The other is the elected head of state which J&K’s Constituent Assembly endorsed on June 12, 1952. The Delhi agreement mauled it in July 1952 to make the election subject to New Delhi’s veto and the elected head of state removable at is will. The 6th Amendment to J&K’s Constitution (1965) substituted this joke with another — a governor appointed by New Delhi. On July 23, 1975, an order under Article 370 barred, unconstitutionally, the state Assembly from legislating on the matter. The best course to empower the Assembly is to elect a panel of three from whom the President would accept one as the Sadar-e-Riyasat. He should be removable only by impeachment. Like Article 370, the Delhi agreement is also a wreck.
A “tunnel” can be entered from either end. An able memo submitted by the National Conference on November 6, 1995, to Prime Minister P.V. Narasimha Rao shows that Article 370 “is not, and cannot, just be a one-way stream”. It can be used to restore the powers robbed since 1953.

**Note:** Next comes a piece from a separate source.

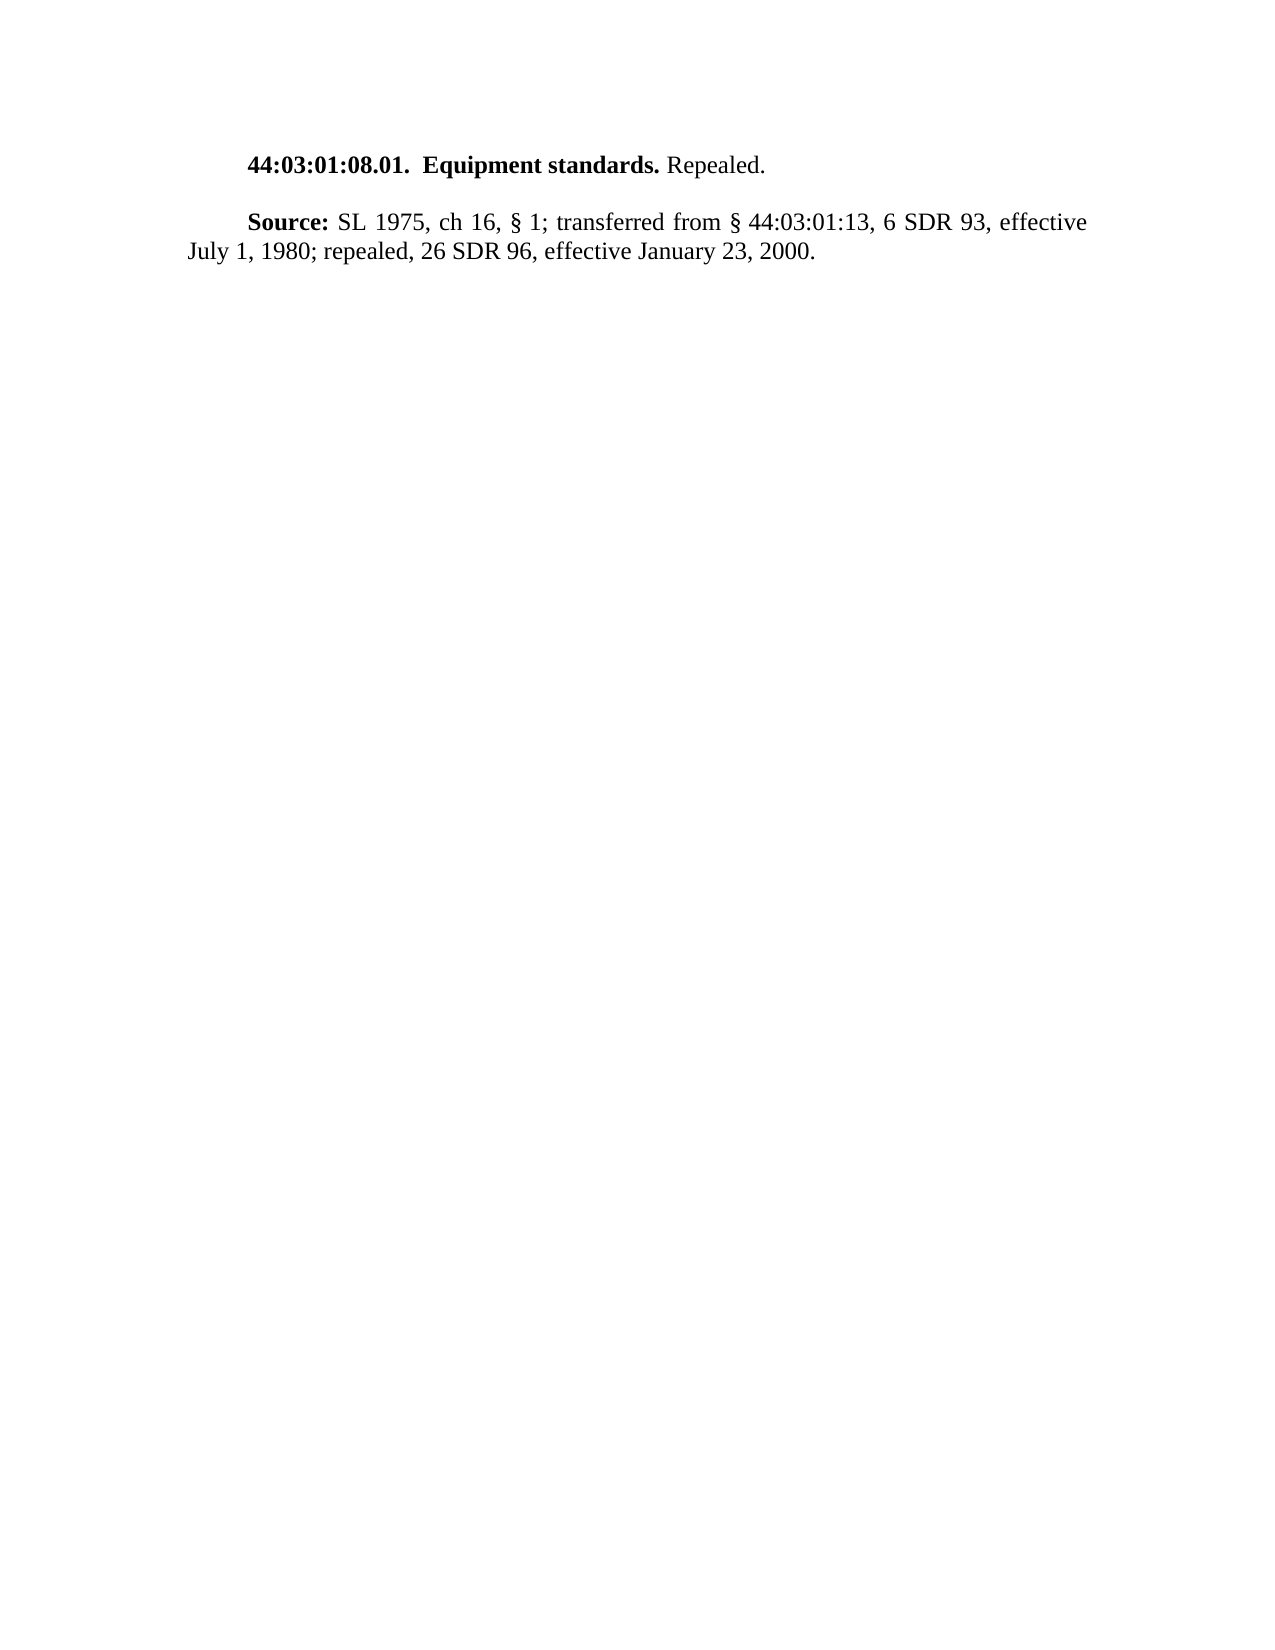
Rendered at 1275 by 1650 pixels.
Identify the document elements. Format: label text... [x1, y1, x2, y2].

On August 5, 2000, Hizbul Mujahideen (HM) chief Syed Salahuddin said he was prepared to drop “the UN resolutions” for something else — “or the tripartite talks between India, Pakistan and Kashmiris”. On September 11, he was “even ready to contest elections if they are monitored by the international community”. Once a ceasefire is in place, the HM will become a political party. Syed Ali Shah Geelani admitted on June 16, 1998, “we are not in a position to stop the use or misuse of the gun. There is no rapport between the APHC and gunmen.”

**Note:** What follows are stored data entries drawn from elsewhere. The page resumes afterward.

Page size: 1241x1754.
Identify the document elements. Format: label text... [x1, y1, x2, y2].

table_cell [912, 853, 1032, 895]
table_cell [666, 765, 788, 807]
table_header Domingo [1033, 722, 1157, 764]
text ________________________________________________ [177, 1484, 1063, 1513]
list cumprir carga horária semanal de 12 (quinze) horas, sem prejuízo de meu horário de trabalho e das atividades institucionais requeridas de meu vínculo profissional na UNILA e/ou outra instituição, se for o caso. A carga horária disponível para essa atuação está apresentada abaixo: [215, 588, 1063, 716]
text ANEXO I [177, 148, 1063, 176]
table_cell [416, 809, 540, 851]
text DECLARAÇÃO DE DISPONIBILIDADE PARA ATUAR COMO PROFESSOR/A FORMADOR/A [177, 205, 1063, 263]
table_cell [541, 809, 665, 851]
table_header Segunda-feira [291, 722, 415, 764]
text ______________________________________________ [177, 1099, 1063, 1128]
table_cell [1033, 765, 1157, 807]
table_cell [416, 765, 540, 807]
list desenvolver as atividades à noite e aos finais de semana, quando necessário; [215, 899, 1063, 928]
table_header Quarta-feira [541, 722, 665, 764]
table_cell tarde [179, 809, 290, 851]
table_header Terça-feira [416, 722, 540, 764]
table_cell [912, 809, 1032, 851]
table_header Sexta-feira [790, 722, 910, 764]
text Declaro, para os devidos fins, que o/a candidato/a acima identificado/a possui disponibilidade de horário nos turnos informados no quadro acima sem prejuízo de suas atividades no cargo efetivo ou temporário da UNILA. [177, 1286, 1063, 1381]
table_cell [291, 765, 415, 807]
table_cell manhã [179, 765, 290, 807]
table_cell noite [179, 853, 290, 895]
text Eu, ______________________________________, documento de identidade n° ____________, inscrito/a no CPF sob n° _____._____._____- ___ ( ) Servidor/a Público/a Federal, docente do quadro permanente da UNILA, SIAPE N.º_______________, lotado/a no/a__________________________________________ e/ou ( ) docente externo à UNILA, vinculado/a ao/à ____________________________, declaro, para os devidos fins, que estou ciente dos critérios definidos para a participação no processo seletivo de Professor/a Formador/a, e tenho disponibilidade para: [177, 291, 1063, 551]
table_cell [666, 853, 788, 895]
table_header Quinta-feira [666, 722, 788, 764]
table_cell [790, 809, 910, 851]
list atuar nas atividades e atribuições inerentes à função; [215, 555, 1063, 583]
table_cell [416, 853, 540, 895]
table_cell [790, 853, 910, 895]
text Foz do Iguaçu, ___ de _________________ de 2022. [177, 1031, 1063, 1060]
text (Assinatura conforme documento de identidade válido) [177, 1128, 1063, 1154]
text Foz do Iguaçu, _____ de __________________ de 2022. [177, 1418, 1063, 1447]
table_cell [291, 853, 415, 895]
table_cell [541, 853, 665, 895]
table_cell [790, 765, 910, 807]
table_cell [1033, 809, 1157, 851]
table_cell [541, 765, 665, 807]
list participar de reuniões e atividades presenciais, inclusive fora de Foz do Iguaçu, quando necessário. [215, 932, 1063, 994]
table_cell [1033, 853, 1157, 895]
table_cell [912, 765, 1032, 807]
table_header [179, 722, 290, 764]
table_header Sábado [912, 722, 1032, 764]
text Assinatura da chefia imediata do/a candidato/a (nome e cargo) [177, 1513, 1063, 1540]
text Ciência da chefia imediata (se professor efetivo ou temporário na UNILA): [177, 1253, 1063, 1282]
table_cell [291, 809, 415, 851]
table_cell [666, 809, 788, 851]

An exceptionally informed writer, Engineer S.A. Rashid, questions the APHC’s capability to deliver at all. In an article on November 15, 2007, in Chattan, a respected Urdu weekly in Srinagar, he reminds the Hurriyat that its importance has stemmed only from popular support to the militancy. If the militants disown the APHC, it will be nowhere.
It is unwise to spurn Salahuddin’s overtures for a ceasefire. India should proceed apace with the peace process with Pakistan to which Kashmiris must contribute sound ideas. As for the polls, an election is meaningful only as part of an on-going political process with full opportunities to hold meetings and rallies and to march in processions. No election can at all be said to be fair if civil liberties are denied and there is no mass-based political process as in the rest of India. Such polls are a sham.